In an all-cash deal like Paramount-WBD, your shares are automatically converted into the right to receive the merger consideration in cash, $31.00 per WBD share in this case, at the effective time of the merger, per the Agreement and Plan of Merger filed as an exhibit with the SEC. You don't need to do anything actively. The cash typically lands in your brokerage account within a few business days of closing.
Why would I use a fund instead of just buying the target stock directly?
Diversification and hedging mechanics. A single stock-for-stock deal requires shorting the acquirer's shares in the correct ratio to isolate the spread, which most individual investors can't execute cleanly. A dedicated fund or ETF holds many deals at once, so one deal break doesn't sink the whole position, and the manager or index handles the hedge construction for you.
How do I estimate the annualized return on a merger arb spread?

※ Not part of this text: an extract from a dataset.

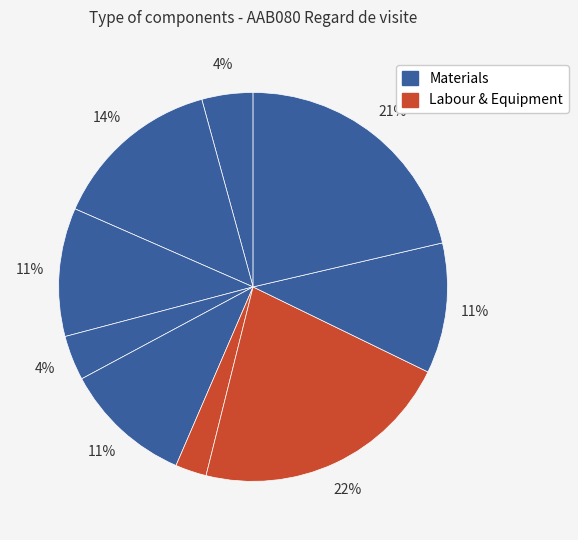

Count the number of slices in the pie.

9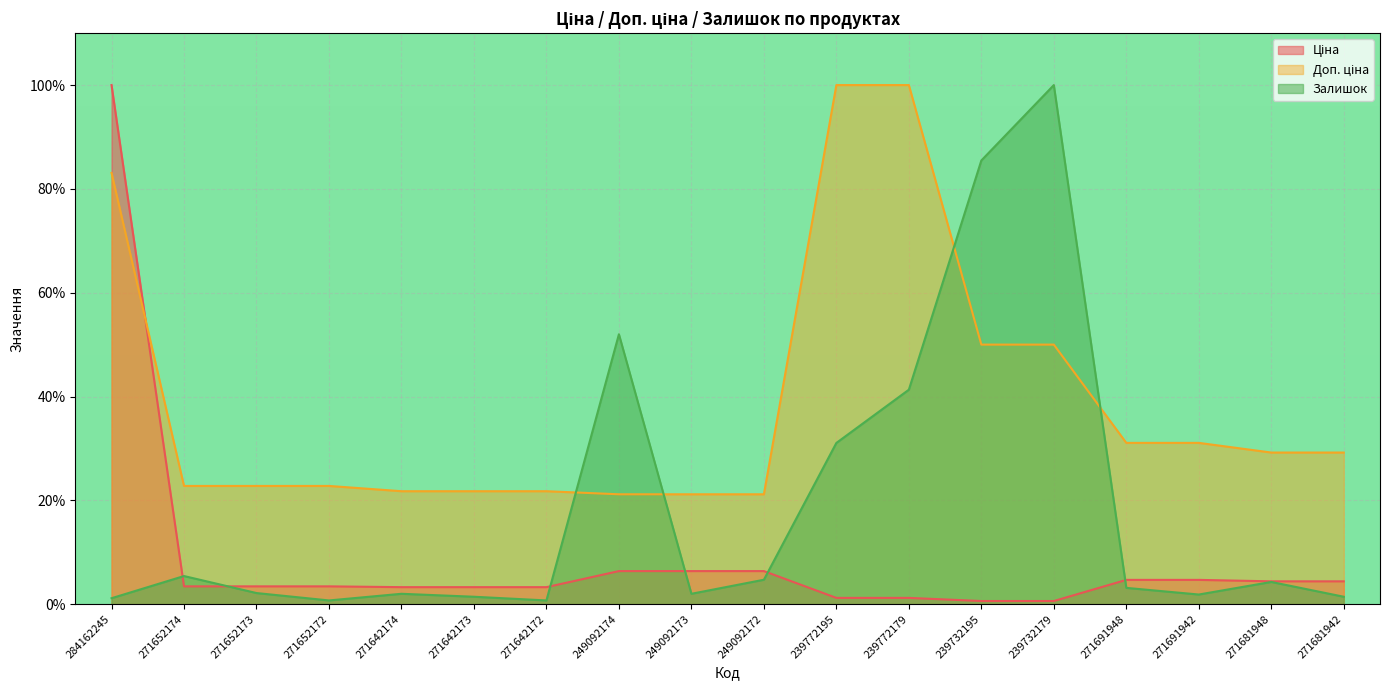

What is the sum of all Залишок values?

340.7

Divide the dollar spread by the current stock price to get the gross return, then annualize based on the expected time to close. For WBD: a $4.16 spread on a $26.84 stock is 15.5% gross. If the deal closes in roughly three months from a mid-June reference point, that annualizes to a rate well above 15.5%, but only if the deal actually closes on schedule. Any slippage in the timeline, or a deal break, changes that math completely, so treat the annualized figure as a best-case estimate, not a guaranteed yield.
Author Disclosure: Jeff Barnes, MBA has no personal position in any company, fund, or platform named in this article. Angel Investors Network has no current commercial relationship with any party mentioned. AIN provides marketing and education services, not investment advice. Past performance does not guarantee future results. All investments involve risk, including loss of principal.